### Job
Please rewrite every line of the items below with "consultants" swapped for "advisors" and everything else left unchanged, omitting the pictures.

### Collected data
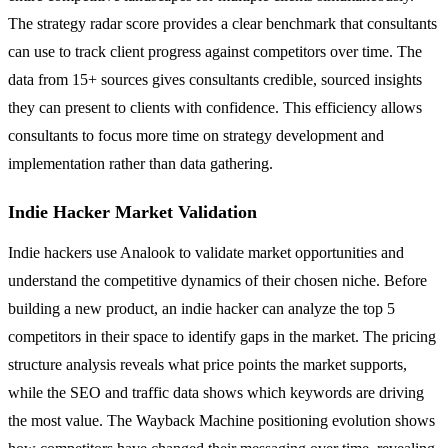
The strategy radar score provides a clear benchmark that consultants
can use to track client progress against competitors over time. The
data from 15+ sources gives consultants credible, sourced insights
they can present to clients with confidence. This efficiency allows
consultants to focus more time on strategy development and
implementation rather than data gathering.
Indie Hacker Market Validation
Indie hackers use Analook to validate market opportunities and
understand the competitive dynamics of their chosen niche. Before
building a new product, an indie hacker can analyze the top 5
competitors in their space to identify gaps in the market. The pricing
structure analysis reveals what price points the market supports,
while the SEO and traffic data shows which keywords are driving
the most value. The Wayback Machine positioning evolution shows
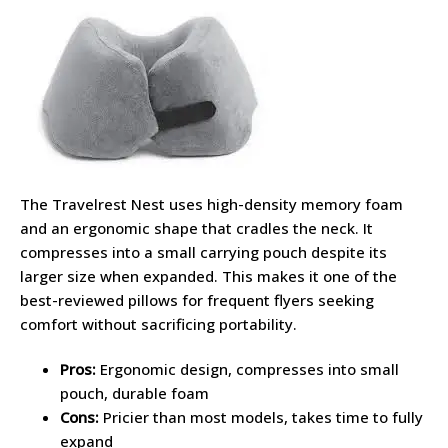
The Travelrest Nest uses high-density memory foam
and an ergonomic shape that cradles the neck. It
compresses into a small carrying pouch despite its
larger size when expanded. This makes it one of the
best-reviewed pillows for frequent flyers seeking
comfort without sacrificing portability.
Pros:
Ergonomic design, compresses into small
pouch, durable foam
Cons:
Pricier than most models, takes time to fully
expand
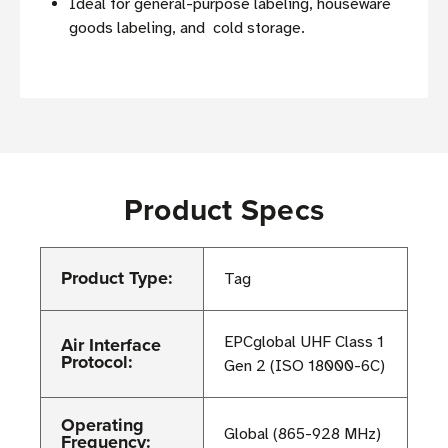
Ideal for general-purpose labeling, houseware
goods labeling, and cold storage.
Product Specs
Product Type:
Tag
Air Interface
EPCglobal UHF Class 1
Protocol:
Gen 2 (ISO 18000-6C)
Operating
Global (865-928 MHz)
Frequency:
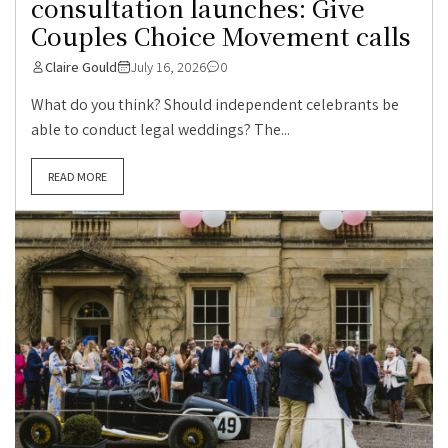
consultation launches: Give
Couples Choice Movement calls
Claire Gould
July 16, 2026
0
What do you think? Should independent celebrants be
able to conduct legal weddings? The...
READ MORE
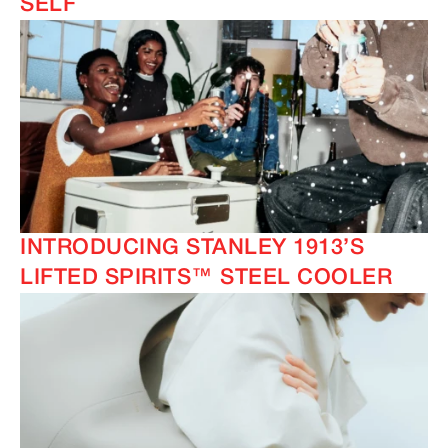
SELF
INTRODUCING STANLEY 1913’S
LIFTED SPIRITS™ STEEL COOLER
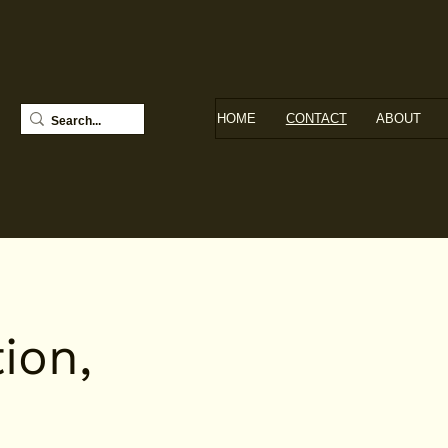
HOME
CONTACT
ABOUT
ion,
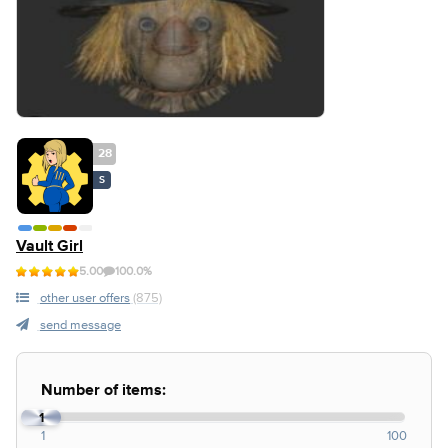
28
S
Vault Girl
5.00
100.0%
other user offers
(875)
send message
Number of items:
1
1
100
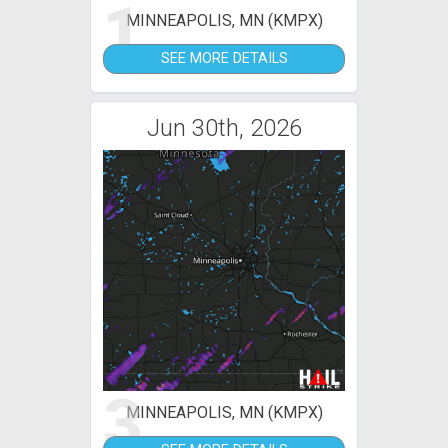
1
MINNEAPOLIS, MN (KMPX)
SEE MORE DETAILS
Jun 30th, 2026
3
MINNEAPOLIS, MN (KMPX)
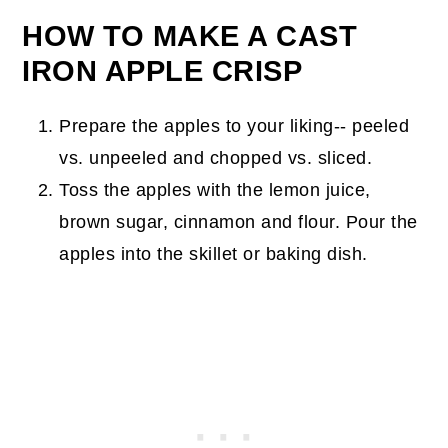
HOW TO MAKE A CAST
IRON APPLE CRISP
Prepare the apples to your liking-- peeled
vs. unpeeled and chopped vs. sliced.
Toss the apples with the lemon juice,
brown sugar, cinnamon and flour. Pour the
apples into the skillet or baking dish.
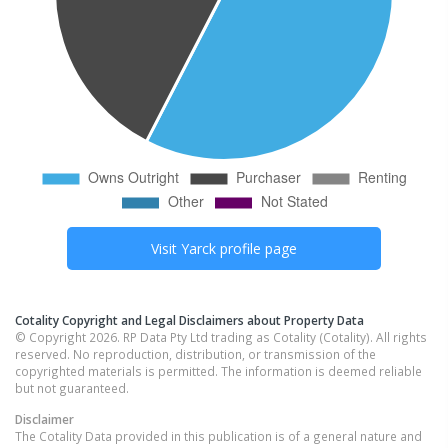
Visit
Yarck
profile page
Cotality Copyright and Legal Disclaimers about Property Data
© Copyright 2026. RP Data Pty Ltd trading as Cotality (Cotality). All rights
reserved. No reproduction, distribution, or transmission of the
copyrighted materials is permitted. The information is deemed reliable
but not guaranteed.
Disclaimer
The Cotality Data provided in this publication is of a general nature and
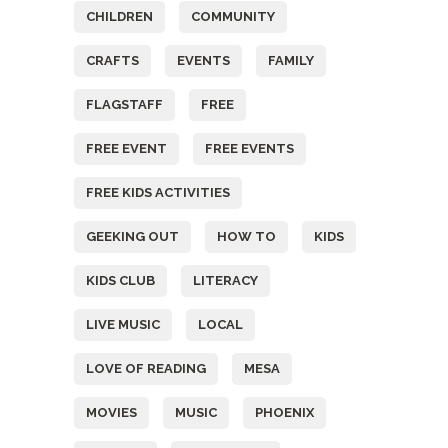
CHILDREN
COMMUNITY
CRAFTS
EVENTS
FAMILY
FLAGSTAFF
FREE
FREE EVENT
FREE EVENTS
FREE KIDS ACTIVITIES
GEEKING OUT
HOW TO
KIDS
KIDS CLUB
LITERACY
LIVE MUSIC
LOCAL
LOVE OF READING
MESA
MOVIES
MUSIC
PHOENIX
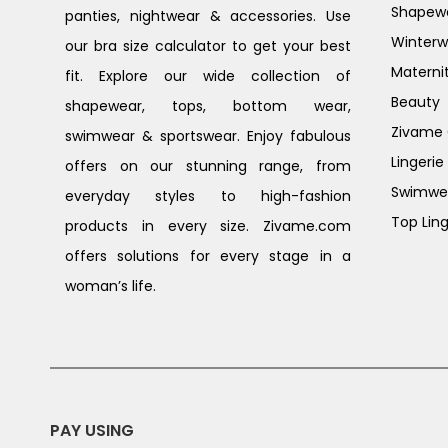
Shapew
panties, nightwear & accessories. Use
Winterw
our bra size calculator to get your best
Materni
fit. Explore our wide collection of
Beauty
shapewear, tops, bottom wear,
Zivame G
swimwear & sportswear. Enjoy fabulous
Lingerie
offers on our stunning range, from
Swimwe
everyday styles to high-fashion
Top Ling
products in every size. Zivame.com
offers solutions for every stage in a
woman’s life.
PAY USING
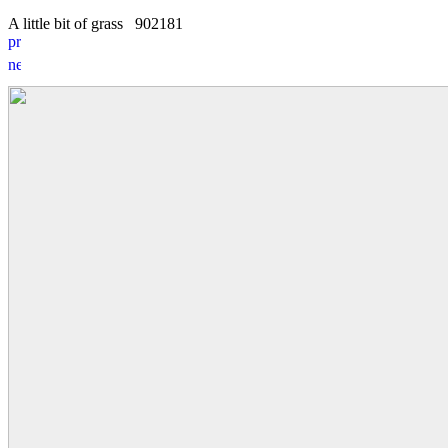
A little bit of grass
9
0
2181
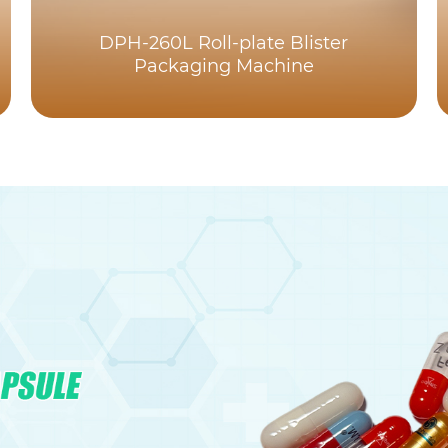
DPH-260L Roll-plate Blister
Packaging Machine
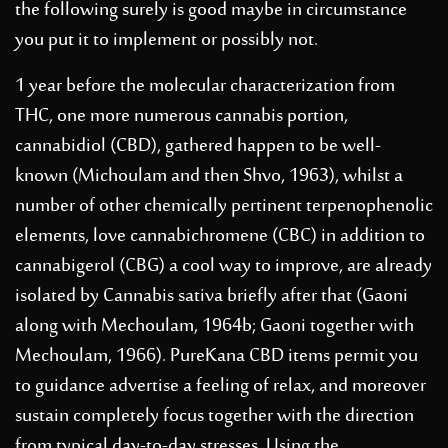
the following surely is good maybe in circumstance
you put it to implement or possibly not.
1 year before the molecular characterization from
THC, one more numerous cannabis portion,
cannabidiol (CBD), gathered happen to be well-
known (Michoulam and then Shvo, 1963), whilst a
number of other chemically pertinent terpenophenolic
elements, love cannabichromene (CBC) in addition to
cannabigerol (CBG)
a cool way to improve
, are already
isolated by Cannabis sativa briefly after that (Gaoni
along with Mechoulam, 1964b; Gaoni together with
Mechoulam, 1966). PureKana CBD items permit you
to guidance advertise a feeling of relax, and moreover
sustain completely focus together with the direction
from typical day-to-day stresses. Using the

### Task result
The strategy radar score provides a clear benchmark that advisors
can use to track client progress against competitors over time. The
data from 15+ sources gives advisors credible, sourced insights
they can present to clients with confidence. This efficiency allows
advisors to focus more time on strategy development and
implementation rather than data gathering.
Indie Hacker Market Validation
Indie hackers use Analook to validate market opportunities and
understand the competitive dynamics of their chosen niche. Before
building a new product, an indie hacker can analyze the top 5
competitors in their space to identify gaps in the market. The pricing
structure analysis reveals what price points the market supports,
while the SEO and traffic data shows which keywords are driving
the most value. The Wayback Machine positioning evolution shows
The Travelrest Nest uses high-density memory foam
and an ergonomic shape that cradles the neck. It
compresses into a small carrying pouch despite its
larger size when expanded. This makes it one of the
best-reviewed pillows for frequent flyers seeking
comfort without sacrificing portability.
Pros:
Ergonomic design, compresses into small
pouch, durable foam
Cons:
Pricier than most models, takes time to fully
expand
Ideal for general-purpose labeling, houseware
goods labeling, and cold storage.
Product Specs
Product Type:
Tag
Air Interface
EPCglobal UHF Class 1
Protocol:
Gen 2 (ISO 18000-6C)
Operating
Global (865-928 MHz)
Frequency:
consultation launches: Give
Couples Choice Movement calls
Claire Gould
July 16, 2026
0
What do you think? Should independent celebrants be
able to conduct legal weddings? The...
READ MORE
SELF
INTRODUCING STANLEY 1913’S
LIFTED SPIRITS™ STEEL COOLER
HOME
CONTACT
ABOUT
ion,
28
S
Vault Girl
5.00
100.0%
other user offers
(875)
send message
Number of items:
1
1
100
1
MINNEAPOLIS, MN (KMPX)
SEE MORE DETAILS
Jun 30th, 2026
3
MINNEAPOLIS, MN (KMPX)
HOW TO MAKE A CAST
IRON APPLE CRISP
Prepare the apples to your liking-- peeled
vs. unpeeled and chopped vs. sliced.
Toss the apples with the lemon juice,
brown sugar, cinnamon and flour. Pour the
apples into the skillet or baking dish.
Visit
Yarck
profile page
Cotality Copyright and Legal Disclaimers about Property Data
© Copyright 2026. RP Data Pty Ltd trading as Cotality (Cotality). All rights
reserved. No reproduction, distribution, or transmission of the
copyrighted materials is permitted. The information is deemed reliable
but not guaranteed.
Disclaimer
The Cotality Data provided in this publication is of a general nature and
CHILDREN
COMMUNITY
CRAFTS
EVENTS
FAMILY
FLAGSTAFF
FREE
FREE EVENT
FREE EVENTS
FREE KIDS ACTIVITIES
GEEKING OUT
HOW TO
KIDS
KIDS CLUB
LITERACY
LIVE MUSIC
LOCAL
LOVE OF READING
MESA
MOVIES
MUSIC
PHOENIX
Shapew
panties, nightwear & accessories. Use
Winterw
our bra size calculator to get your best
Materni
fit. Explore our wide collection of
Beauty
shapewear, tops, bottom wear,
Zivame G
swimwear & sportswear. Enjoy fabulous
Lingerie
offers on our stunning range, from
Swimwe
everyday styles to high-fashion
Top Ling
products in every size. Zivame.com
offers solutions for every stage in a
woman’s life.
PAY USING
A little bit of grass
9
0
2181
DPH-260L Roll-plate Blister
Packaging Machine
the following surely is good maybe in circumstance
you put it to implement or possibly not.
1 year before the molecular characterization from
THC, one more numerous cannabis portion,
cannabidiol (CBD), gathered happen to be well-
known (Michoulam and then Shvo, 1963), whilst a
number of other chemically pertinent terpenophenolic
elements, love cannabichromene (CBC) in addition to
cannabigerol (CBG)
a cool way to improve
, are already
isolated by Cannabis sativa briefly after that (Gaoni
along with Mechoulam, 1964b; Gaoni together with
Mechoulam, 1966). PureKana CBD items permit you
to guidance advertise a feeling of relax, and moreover
sustain completely focus together with the direction
from typical day-to-day stresses. Using the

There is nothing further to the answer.